- [Supplied material]

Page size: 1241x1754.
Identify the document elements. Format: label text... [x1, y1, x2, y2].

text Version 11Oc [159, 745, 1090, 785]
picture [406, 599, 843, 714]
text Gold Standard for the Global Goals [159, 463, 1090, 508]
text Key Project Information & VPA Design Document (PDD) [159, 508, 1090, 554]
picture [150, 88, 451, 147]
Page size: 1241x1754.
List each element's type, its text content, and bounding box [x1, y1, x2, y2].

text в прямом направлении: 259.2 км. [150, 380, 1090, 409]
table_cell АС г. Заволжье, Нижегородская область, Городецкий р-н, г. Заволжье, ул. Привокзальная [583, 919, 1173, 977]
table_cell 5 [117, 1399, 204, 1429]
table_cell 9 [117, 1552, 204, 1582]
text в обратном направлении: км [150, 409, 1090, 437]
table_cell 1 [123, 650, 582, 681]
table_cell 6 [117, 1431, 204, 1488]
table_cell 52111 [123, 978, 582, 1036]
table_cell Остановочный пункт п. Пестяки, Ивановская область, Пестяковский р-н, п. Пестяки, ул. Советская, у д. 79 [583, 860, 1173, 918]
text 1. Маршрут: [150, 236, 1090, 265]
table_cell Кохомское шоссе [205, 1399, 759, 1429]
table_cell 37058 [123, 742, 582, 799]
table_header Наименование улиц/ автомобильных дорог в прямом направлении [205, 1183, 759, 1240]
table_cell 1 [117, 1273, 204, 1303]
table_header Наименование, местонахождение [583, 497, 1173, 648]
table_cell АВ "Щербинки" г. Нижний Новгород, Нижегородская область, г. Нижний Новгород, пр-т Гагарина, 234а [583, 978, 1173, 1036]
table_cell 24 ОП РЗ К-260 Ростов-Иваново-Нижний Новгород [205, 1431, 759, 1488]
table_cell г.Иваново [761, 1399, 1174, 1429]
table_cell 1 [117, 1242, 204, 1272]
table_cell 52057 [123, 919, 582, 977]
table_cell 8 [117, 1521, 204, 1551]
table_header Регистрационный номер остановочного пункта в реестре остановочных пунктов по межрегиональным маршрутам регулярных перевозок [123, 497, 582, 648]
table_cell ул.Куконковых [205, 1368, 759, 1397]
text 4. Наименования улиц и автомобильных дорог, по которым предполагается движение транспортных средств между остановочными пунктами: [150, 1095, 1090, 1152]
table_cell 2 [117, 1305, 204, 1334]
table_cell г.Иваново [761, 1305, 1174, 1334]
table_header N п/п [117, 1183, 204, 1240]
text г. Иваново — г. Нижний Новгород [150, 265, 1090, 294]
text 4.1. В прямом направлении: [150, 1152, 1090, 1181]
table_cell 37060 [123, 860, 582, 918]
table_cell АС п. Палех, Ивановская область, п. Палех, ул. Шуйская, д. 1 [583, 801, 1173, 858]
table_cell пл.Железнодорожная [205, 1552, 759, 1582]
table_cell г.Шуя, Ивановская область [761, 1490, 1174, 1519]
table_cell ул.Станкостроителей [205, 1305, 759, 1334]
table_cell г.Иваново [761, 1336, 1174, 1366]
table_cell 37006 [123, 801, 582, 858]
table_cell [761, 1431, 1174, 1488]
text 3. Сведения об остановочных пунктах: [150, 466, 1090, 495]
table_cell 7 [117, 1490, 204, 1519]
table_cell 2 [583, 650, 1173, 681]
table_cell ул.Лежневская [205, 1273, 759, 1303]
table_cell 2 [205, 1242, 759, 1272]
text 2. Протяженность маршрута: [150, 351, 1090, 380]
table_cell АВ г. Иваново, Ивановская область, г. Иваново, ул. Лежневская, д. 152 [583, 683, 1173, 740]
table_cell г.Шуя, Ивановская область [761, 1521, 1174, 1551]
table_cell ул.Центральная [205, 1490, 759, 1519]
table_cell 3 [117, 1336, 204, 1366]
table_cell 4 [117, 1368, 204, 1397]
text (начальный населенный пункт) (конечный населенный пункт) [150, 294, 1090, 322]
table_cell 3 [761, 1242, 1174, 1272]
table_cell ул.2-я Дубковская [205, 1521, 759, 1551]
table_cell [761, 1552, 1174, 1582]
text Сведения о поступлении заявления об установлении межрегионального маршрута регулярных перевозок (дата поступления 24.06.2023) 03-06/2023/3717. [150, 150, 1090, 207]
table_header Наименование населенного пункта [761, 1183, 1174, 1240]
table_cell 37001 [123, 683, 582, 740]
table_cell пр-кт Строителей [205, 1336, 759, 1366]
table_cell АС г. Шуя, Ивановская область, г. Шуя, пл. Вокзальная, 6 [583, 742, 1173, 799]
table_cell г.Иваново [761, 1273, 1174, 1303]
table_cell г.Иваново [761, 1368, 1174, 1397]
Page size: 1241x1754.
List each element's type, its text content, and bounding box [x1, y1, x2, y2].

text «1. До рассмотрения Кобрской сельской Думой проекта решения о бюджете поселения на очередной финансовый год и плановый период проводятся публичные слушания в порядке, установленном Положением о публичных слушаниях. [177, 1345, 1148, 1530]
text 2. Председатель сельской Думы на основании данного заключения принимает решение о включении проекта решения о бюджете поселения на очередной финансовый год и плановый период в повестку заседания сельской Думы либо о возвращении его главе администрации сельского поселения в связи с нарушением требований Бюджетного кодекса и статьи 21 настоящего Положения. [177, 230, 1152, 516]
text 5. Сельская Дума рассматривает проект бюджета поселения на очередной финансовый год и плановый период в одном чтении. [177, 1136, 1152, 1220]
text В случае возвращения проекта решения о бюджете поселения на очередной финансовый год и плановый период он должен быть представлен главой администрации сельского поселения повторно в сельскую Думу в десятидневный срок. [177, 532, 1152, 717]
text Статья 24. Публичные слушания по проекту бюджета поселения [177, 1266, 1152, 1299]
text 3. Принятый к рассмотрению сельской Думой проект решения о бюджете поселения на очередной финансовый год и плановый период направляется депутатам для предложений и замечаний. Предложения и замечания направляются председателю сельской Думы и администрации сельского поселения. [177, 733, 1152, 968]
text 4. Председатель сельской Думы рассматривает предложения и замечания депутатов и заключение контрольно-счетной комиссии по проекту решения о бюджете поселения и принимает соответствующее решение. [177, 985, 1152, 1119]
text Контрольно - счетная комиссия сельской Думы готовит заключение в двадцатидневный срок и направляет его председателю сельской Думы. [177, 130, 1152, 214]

- [Problem description] Every entry above should be given again exactly as shown.

- [Response below]
Page size: 1241x1754.
Identify the document elements. Format: label text... [x1, y1, x2, y2].

text Version 11Oc [159, 745, 1090, 785]
picture [406, 599, 843, 714]
text Gold Standard for the Global Goals [159, 463, 1090, 508]
text Key Project Information & VPA Design Document (PDD) [159, 508, 1090, 554]
picture [150, 88, 451, 147]
Page size: 1241x1754.
List each element's type, its text content, and bounding box [x1, y1, x2, y2].

text в прямом направлении: 259.2 км. [150, 380, 1090, 409]
table_cell АС г. Заволжье, Нижегородская область, Городецкий р-н, г. Заволжье, ул. Привокзальная [583, 919, 1173, 977]
table_cell 5 [117, 1399, 204, 1429]
table_cell 9 [117, 1552, 204, 1582]
text в обратном направлении: км [150, 409, 1090, 437]
table_cell 1 [123, 650, 582, 681]
table_cell 6 [117, 1431, 204, 1488]
table_cell 52111 [123, 978, 582, 1036]
table_cell Остановочный пункт п. Пестяки, Ивановская область, Пестяковский р-н, п. Пестяки, ул. Советская, у д. 79 [583, 860, 1173, 918]
text 1. Маршрут: [150, 236, 1090, 265]
table_cell Кохомское шоссе [205, 1399, 759, 1429]
table_cell 37058 [123, 742, 582, 799]
table_header Наименование улиц/ автомобильных дорог в прямом направлении [205, 1183, 759, 1240]
table_cell 1 [117, 1273, 204, 1303]
table_header Наименование, местонахождение [583, 497, 1173, 648]
table_cell АВ "Щербинки" г. Нижний Новгород, Нижегородская область, г. Нижний Новгород, пр-т Гагарина, 234а [583, 978, 1173, 1036]
table_cell 24 ОП РЗ К-260 Ростов-Иваново-Нижний Новгород [205, 1431, 759, 1488]
table_cell г.Иваново [761, 1399, 1174, 1429]
table_cell 1 [117, 1242, 204, 1272]
table_cell 52057 [123, 919, 582, 977]
table_cell 8 [117, 1521, 204, 1551]
table_header Регистрационный номер остановочного пункта в реестре остановочных пунктов по межрегиональным маршрутам регулярных перевозок [123, 497, 582, 648]
table_cell ул.Куконковых [205, 1368, 759, 1397]
text 4. Наименования улиц и автомобильных дорог, по которым предполагается движение транспортных средств между остановочными пунктами: [150, 1095, 1090, 1152]
table_cell 2 [117, 1305, 204, 1334]
table_cell г.Иваново [761, 1305, 1174, 1334]
table_header N п/п [117, 1183, 204, 1240]
text г. Иваново — г. Нижний Новгород [150, 265, 1090, 294]
text 4.1. В прямом направлении: [150, 1152, 1090, 1181]
table_cell 37060 [123, 860, 582, 918]
table_cell АС п. Палех, Ивановская область, п. Палех, ул. Шуйская, д. 1 [583, 801, 1173, 858]
table_cell пл.Железнодорожная [205, 1552, 759, 1582]
table_cell г.Шуя, Ивановская область [761, 1490, 1174, 1519]
table_cell ул.Станкостроителей [205, 1305, 759, 1334]
table_cell г.Иваново [761, 1336, 1174, 1366]
table_cell 37006 [123, 801, 582, 858]
table_cell [761, 1431, 1174, 1488]
text 3. Сведения об остановочных пунктах: [150, 466, 1090, 495]
table_cell 7 [117, 1490, 204, 1519]
table_cell 2 [583, 650, 1173, 681]
table_cell ул.Лежневская [205, 1273, 759, 1303]
table_cell 2 [205, 1242, 759, 1272]
text 2. Протяженность маршрута: [150, 351, 1090, 380]
table_cell АВ г. Иваново, Ивановская область, г. Иваново, ул. Лежневская, д. 152 [583, 683, 1173, 740]
table_cell г.Шуя, Ивановская область [761, 1521, 1174, 1551]
table_cell ул.Центральная [205, 1490, 759, 1519]
table_cell 3 [117, 1336, 204, 1366]
table_cell 4 [117, 1368, 204, 1397]
text (начальный населенный пункт) (конечный населенный пункт) [150, 294, 1090, 322]
table_cell 3 [761, 1242, 1174, 1272]
table_cell ул.2-я Дубковская [205, 1521, 759, 1551]
table_cell [761, 1552, 1174, 1582]
text Сведения о поступлении заявления об установлении межрегионального маршрута регулярных перевозок (дата поступления 24.06.2023) 03-06/2023/3717. [150, 150, 1090, 207]
table_header Наименование населенного пункта [761, 1183, 1174, 1240]
table_cell 37001 [123, 683, 582, 740]
table_cell пр-кт Строителей [205, 1336, 759, 1366]
table_cell АС г. Шуя, Ивановская область, г. Шуя, пл. Вокзальная, 6 [583, 742, 1173, 799]
table_cell г.Иваново [761, 1273, 1174, 1303]
table_cell г.Иваново [761, 1368, 1174, 1397]
Page size: 1241x1754.
List each element's type, its text content, and bounding box [x1, y1, x2, y2].

text «1. До рассмотрения Кобрской сельской Думой проекта решения о бюджете поселения на очередной финансовый год и плановый период проводятся публичные слушания в порядке, установленном Положением о публичных слушаниях. [177, 1345, 1148, 1530]
text 2. Председатель сельской Думы на основании данного заключения принимает решение о включении проекта решения о бюджете поселения на очередной финансовый год и плановый период в повестку заседания сельской Думы либо о возвращении его главе администрации сельского поселения в связи с нарушением требований Бюджетного кодекса и статьи 21 настоящего Положения. [177, 230, 1152, 516]
text 5. Сельская Дума рассматривает проект бюджета поселения на очередной финансовый год и плановый период в одном чтении. [177, 1136, 1152, 1220]
text В случае возвращения проекта решения о бюджете поселения на очередной финансовый год и плановый период он должен быть представлен главой администрации сельского поселения повторно в сельскую Думу в десятидневный срок. [177, 532, 1152, 717]
text Статья 24. Публичные слушания по проекту бюджета поселения [177, 1266, 1152, 1299]
text 3. Принятый к рассмотрению сельской Думой проект решения о бюджете поселения на очередной финансовый год и плановый период направляется депутатам для предложений и замечаний. Предложения и замечания направляются председателю сельской Думы и администрации сельского поселения. [177, 733, 1152, 968]
text 4. Председатель сельской Думы рассматривает предложения и замечания депутатов и заключение контрольно-счетной комиссии по проекту решения о бюджете поселения и принимает соответствующее решение. [177, 985, 1152, 1119]
text Контрольно - счетная комиссия сельской Думы готовит заключение в двадцатидневный срок и направляет его председателю сельской Думы. [177, 130, 1152, 214]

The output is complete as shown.